Oggi tutti questi usi di piangere e commemorare i morti sono ritornati. Incidentalmente, l’uso di offrire pane ai funerali, soprattutto dopo il rito del trentesimo giorno, permane nella Locride. Esso deriva direttamente, però, dal culto di Persefone, la Dea del grano, e la sua offerta sta a indicare (anche se chi lo offre non lo sa) la vita eterna, come eterno è il ciclo del grano, dono della Dea e di Trittolemo.
Se si legge Omero, nella Locride non è cambiato molto, se oggi certo non si sacrificano nella Locride buoi, ma ci si batte il petto, ci si graffia il volto, ci si veste di nero (il nero della notte) e non solo a San Luca.
Del divieto di Zaleuco è rimasto solo U cunsulu. Ossia, l’uso di qualche amico di inviare la cena succulenta per la sera che segue subito dopo il funerale, per consolare (cunsulu)i parenti della perdita di un caro. Niente che abbia come base la legislazione locrese, ma solo un ricordo distorto, seppure affettuoso.

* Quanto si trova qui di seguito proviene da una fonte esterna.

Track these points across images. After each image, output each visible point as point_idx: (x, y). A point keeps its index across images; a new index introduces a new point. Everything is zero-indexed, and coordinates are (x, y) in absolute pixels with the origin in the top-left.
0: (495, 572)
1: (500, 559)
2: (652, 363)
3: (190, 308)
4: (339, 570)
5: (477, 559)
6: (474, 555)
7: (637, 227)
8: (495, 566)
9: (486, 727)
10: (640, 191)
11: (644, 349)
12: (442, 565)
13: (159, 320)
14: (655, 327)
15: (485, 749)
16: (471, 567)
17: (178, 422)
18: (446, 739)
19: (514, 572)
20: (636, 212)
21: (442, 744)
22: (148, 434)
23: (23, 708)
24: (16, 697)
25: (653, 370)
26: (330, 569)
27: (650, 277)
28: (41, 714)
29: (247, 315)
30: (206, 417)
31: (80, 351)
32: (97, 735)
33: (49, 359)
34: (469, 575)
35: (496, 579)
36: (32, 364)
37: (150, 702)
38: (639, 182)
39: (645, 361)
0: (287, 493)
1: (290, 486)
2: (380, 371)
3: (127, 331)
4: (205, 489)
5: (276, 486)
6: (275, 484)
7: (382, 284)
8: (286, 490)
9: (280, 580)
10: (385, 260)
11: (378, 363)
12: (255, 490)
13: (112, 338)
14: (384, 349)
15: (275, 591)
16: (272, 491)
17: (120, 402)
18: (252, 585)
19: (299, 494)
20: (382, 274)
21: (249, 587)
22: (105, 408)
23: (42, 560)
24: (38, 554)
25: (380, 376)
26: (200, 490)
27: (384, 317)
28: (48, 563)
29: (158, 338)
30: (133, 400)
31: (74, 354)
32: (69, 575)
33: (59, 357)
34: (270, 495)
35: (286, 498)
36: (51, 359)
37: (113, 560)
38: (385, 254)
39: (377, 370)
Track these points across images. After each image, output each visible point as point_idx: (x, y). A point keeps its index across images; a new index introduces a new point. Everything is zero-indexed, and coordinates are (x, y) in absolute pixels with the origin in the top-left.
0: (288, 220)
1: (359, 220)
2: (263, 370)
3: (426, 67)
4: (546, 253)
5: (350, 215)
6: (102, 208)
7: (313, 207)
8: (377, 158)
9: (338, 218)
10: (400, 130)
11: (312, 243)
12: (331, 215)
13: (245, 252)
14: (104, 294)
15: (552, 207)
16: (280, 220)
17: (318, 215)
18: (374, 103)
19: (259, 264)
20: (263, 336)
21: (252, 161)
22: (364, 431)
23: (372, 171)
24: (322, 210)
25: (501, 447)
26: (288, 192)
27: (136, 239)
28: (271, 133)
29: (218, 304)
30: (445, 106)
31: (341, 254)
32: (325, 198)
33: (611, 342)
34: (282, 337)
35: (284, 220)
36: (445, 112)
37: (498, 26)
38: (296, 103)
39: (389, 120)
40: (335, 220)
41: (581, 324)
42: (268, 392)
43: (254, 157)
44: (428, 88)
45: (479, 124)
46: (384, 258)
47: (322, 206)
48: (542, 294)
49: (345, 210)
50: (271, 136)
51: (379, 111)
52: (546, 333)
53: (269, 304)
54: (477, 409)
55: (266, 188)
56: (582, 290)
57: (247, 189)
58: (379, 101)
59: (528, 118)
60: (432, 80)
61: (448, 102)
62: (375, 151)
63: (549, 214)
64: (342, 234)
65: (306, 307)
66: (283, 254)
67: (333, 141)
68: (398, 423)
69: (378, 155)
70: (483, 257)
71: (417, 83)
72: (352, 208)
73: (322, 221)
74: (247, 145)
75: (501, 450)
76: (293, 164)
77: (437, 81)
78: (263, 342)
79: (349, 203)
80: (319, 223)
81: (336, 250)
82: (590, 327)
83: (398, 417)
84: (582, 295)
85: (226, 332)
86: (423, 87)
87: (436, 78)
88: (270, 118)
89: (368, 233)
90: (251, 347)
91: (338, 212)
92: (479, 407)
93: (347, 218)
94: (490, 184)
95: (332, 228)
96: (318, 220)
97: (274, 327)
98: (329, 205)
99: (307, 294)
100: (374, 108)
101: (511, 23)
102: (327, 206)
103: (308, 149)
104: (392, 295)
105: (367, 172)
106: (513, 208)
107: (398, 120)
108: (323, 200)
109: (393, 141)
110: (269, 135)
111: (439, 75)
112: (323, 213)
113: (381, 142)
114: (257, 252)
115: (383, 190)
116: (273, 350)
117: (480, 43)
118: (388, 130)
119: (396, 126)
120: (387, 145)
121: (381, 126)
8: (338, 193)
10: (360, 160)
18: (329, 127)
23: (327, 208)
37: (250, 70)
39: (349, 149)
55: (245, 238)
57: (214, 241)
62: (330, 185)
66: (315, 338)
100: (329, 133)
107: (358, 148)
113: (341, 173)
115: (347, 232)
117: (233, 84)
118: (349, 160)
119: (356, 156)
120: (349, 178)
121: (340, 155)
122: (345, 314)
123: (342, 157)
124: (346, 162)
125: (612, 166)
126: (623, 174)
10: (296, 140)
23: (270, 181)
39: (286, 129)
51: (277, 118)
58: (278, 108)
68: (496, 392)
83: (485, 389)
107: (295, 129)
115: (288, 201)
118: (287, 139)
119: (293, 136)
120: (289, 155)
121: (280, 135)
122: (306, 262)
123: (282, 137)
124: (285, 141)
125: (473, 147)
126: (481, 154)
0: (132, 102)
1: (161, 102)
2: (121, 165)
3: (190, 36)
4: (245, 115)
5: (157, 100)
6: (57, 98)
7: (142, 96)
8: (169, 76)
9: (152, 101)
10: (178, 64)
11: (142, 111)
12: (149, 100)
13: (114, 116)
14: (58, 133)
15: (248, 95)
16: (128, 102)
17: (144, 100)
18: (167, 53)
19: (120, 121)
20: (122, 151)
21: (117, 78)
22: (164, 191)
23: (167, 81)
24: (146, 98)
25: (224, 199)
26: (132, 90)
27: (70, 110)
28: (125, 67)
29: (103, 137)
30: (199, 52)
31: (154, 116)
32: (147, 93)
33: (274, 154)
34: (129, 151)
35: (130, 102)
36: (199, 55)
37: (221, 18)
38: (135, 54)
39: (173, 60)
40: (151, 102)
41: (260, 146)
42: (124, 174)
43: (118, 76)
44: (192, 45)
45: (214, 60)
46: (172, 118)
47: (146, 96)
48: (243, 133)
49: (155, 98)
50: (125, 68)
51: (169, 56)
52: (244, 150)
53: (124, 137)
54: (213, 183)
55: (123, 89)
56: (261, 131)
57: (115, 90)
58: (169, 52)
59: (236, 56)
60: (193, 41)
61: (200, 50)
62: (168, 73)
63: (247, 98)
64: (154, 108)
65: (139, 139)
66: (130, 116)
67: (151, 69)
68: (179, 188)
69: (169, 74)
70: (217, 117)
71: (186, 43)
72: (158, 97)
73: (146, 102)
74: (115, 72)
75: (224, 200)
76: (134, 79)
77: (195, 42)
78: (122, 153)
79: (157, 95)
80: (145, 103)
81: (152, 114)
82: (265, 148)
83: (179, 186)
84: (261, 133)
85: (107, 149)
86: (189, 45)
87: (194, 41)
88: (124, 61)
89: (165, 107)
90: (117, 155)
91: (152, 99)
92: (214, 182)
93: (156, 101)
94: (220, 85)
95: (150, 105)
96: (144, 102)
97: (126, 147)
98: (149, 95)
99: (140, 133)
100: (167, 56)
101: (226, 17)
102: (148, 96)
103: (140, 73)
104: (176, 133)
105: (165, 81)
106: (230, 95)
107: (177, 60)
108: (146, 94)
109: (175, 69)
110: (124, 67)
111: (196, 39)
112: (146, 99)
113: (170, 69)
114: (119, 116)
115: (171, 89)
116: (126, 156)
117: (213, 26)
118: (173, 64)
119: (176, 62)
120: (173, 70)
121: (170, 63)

Indirettamente, ma con qualche inesattezza, ne accenna Girolomo Marafioti nella sua opera, dopo aver precisato che dopo la sepoltura era uso fare conviti presso i Locresi, “il che s’osserva infino ad hoggi, non solamente in Locri, mà etiandio nella maggior parte delle città di Calabria, che se bene piangono mentre ch’il corpo morto è in casa senza sepoltura, nondimeno doppoch’è ridotto in Chiesa, e fatti gli uffitij funerali, secondo il costume ecclesiastico, è posto nella sepoltura, convengono gli amici, e consanguinei in casa con apparecchi da magnare, e tutti comunemente fanno il convito, quale volgarmente chiamasi il consolo del morto.”